Les mots qu’il faut employer
Réaffectations, pas nominations
Les quelque 30 mouvements rapportés ne sont pas 30 nominations. Ils concernent des fonctionnaires de carrière déjà en poste. Les 3 noms documentés sont Cynthia Martinez, Jerome Ford et David Applegate. Les postes ainsi libérés n’ont pas reçu de successeur politique officiellement nommé, ni de calendrier public de remplacement.
Affirmer qu’une armée de fidèles MAGA a déjà reçu les clés dépasserait les faits. Des employés craignent d’être poussés dehors au profit de personnes nommées politiquement. Le contexte nourrit cette inquiétude; il ne fournit pas encore une liste de nominations.
Les nominations qui structurent vraiment le dossier
Les responsables politiques identifiables sont ailleurs dans la chaîne. Donald Trump a choisi Doug Burgum pour diriger l’Intérieur. Burgum est le 55e secrétaire du ministère. Puis Tyler Hassen, ancien dirigeant du secteur pétrolier associé à l’effort DOGE, a été installé comme secrétaire adjoint par intérim chargé de la politique, de la gestion et du budget.
En avril 2025, Burgum a remis à Hassen une vaste autorité sur les fonctions administratives centrales : finances, contrats, ressources humaines et organisation des effectifs. Le pouvoir de remodeler la maison a donc été concentré avant que ses cadres de carrière soient dispersés.
La version officielle tient en une formule
Un « outil courant de gestion »
Le département refuse de commenter les cas individuels.
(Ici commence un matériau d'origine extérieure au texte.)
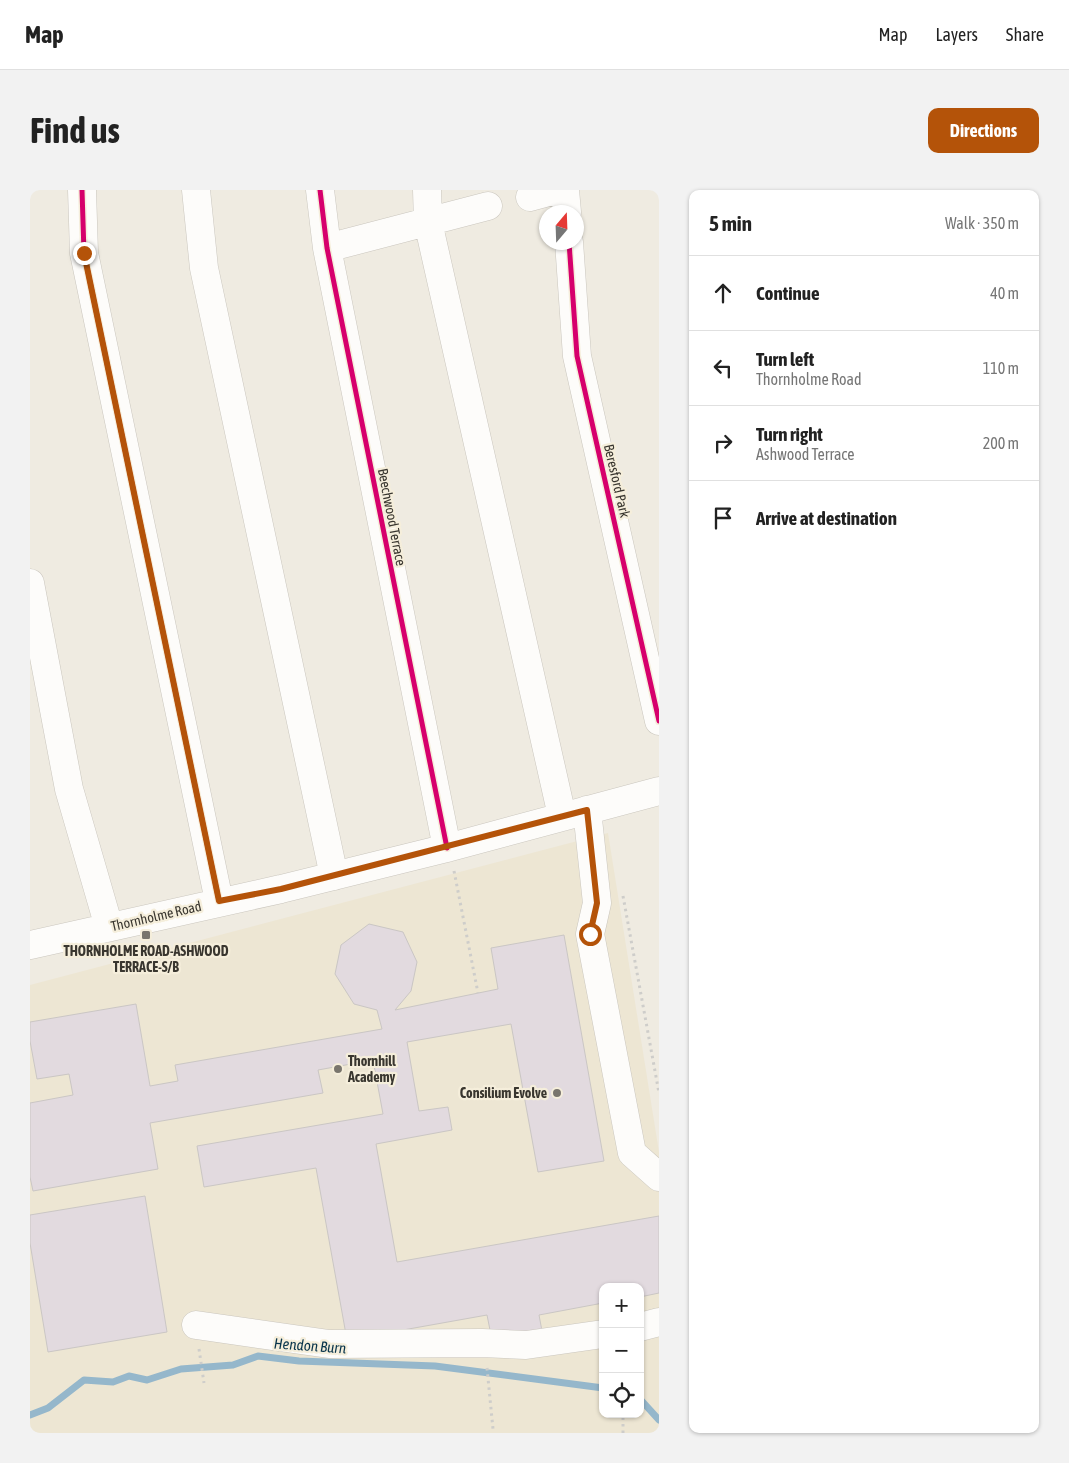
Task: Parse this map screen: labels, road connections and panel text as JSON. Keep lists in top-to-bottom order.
{
  "streets": {
    "street": ["Beresford Park", "Beechwood Terrace", "Thornholme Road"]
  },
  "crossings": [
    ["Beechwood Terrace", "Thornholme Road"]
  ],
  "water": ["Hendon Burn"],
  "places": {
    "transit": ["THORNHOLME ROAD-ASHWOOD TERRACE-S/B"],
    "other": ["Thornhill Academy", "Consilium Evolve"]
  },
  "north": "top",
  "page": {
    "header": "Map",
    "nav": ["Map", "Layers", "Share"],
    "buttons": "Directions",
    "title": "Find us",
    "heading": ["5 min", "Walk · 350 m"],
    "list": [
      ["Continue", "40 m"],
      ["Turn left", "Thornholme Road", "110 m"],
      ["Turn right", "Ashwood Terrace", "200 m"],
      "Arrive at destination"
    ],
    "map_buttons": ["+", "−"]
  }
}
Sa défense générale est nette : les réaffectations du Senior Executive Service seraient un outil courant de gestion utilisé par différentes administrations. Le ministère dit aligner ses dirigeants et ses ressources pour soutenir sa mission, améliorer l’efficacité et livrer des résultats.
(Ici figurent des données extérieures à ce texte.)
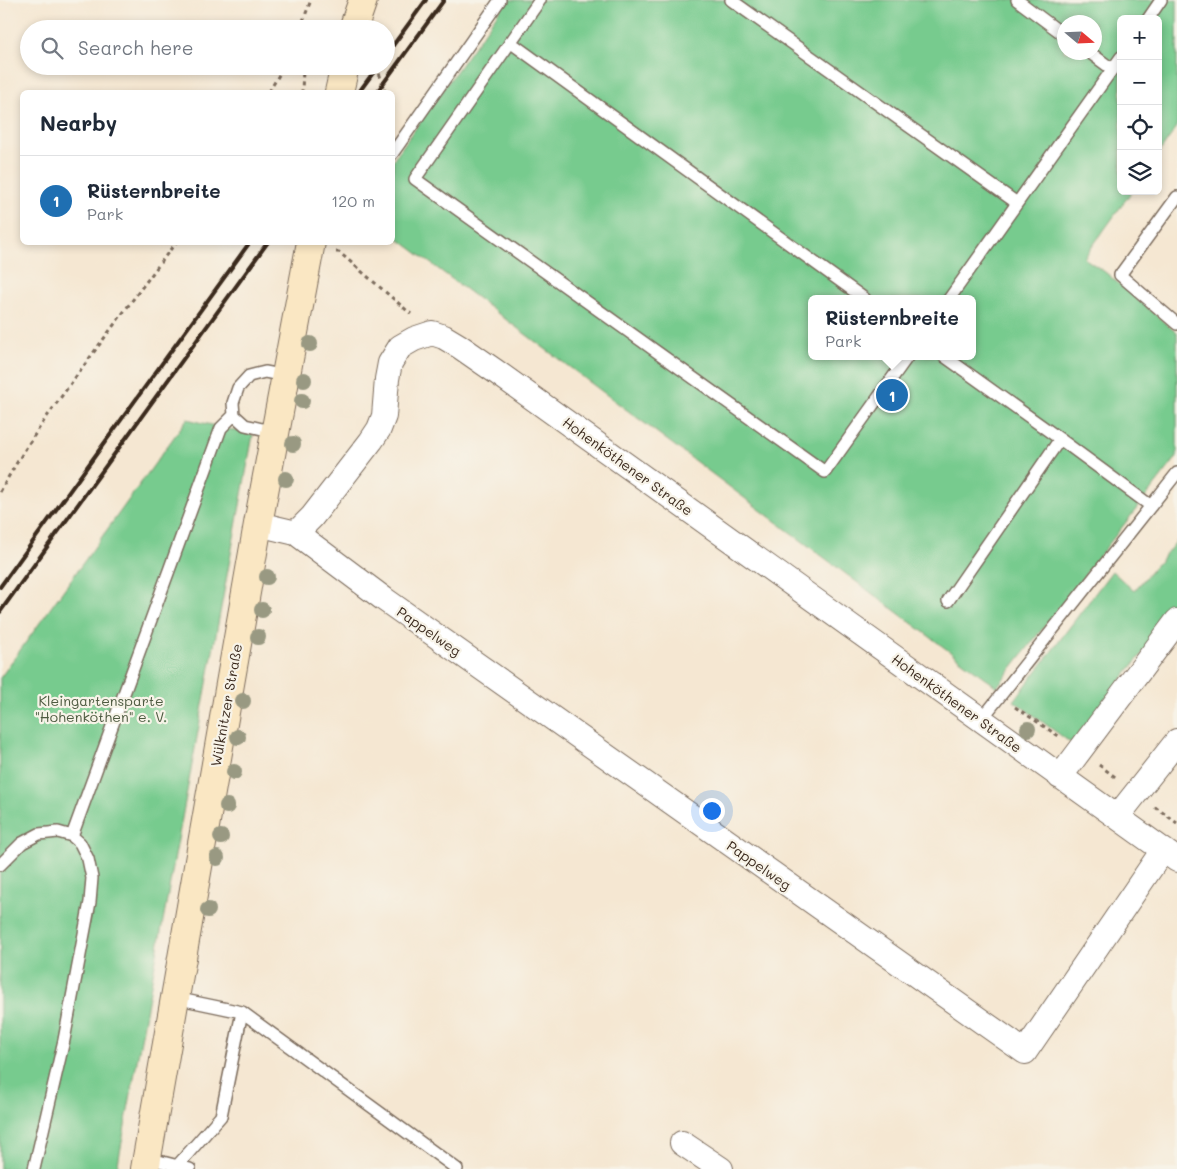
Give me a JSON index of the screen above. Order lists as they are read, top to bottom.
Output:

Cette défense contient une vérité importante. Un cadre du SES n’est pas propriétaire de son fauteuil. Le système a précisément été conçu pour permettre une certaine mobilité de la haute fonction publique. Une administration élue a le droit de fixer ses priorités, de demander leur exécution et de déplacer des gestionnaires lorsque les besoins réels de la mission le justifient.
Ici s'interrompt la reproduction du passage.